REQUEST -
Rewrite the text lines from the records below as a Markdown table with two columns, Row and Text. Give each line a row number, skip blank lines, and omit the pictures.
Start of Block
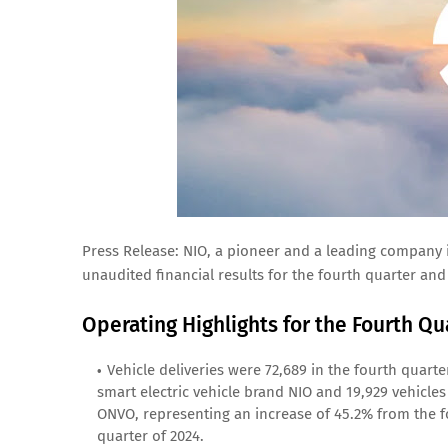
Press Release: NIO, a pioneer and a leading company i
unaudited financial results for the fourth quarter and
Operating Highlights for the Fourth Qua
Vehicle deliveries were 72,689 in the fourth quart
smart electric vehicle brand NIO and 19,929 vehicle
ONVO, representing an increase of 45.2% from the fo
quarter of 2024.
End of Block
ANSWER -
| Row | Text |
|---|---|
| 1 | Press Release: NIO, a pioneer and a leading company i |
| 2 | unaudited financial results for the fourth quarter and |
| 3 | Operating Highlights for the Fourth Qua |
| 4 | Vehicle deliveries were 72,689 in the fourth quart |
| 5 | smart electric vehicle brand NIO and 19,929 vehicle |
| 6 | ONVO, representing an increase of 45.2% from the fo |
| 7 | quarter of 2024. |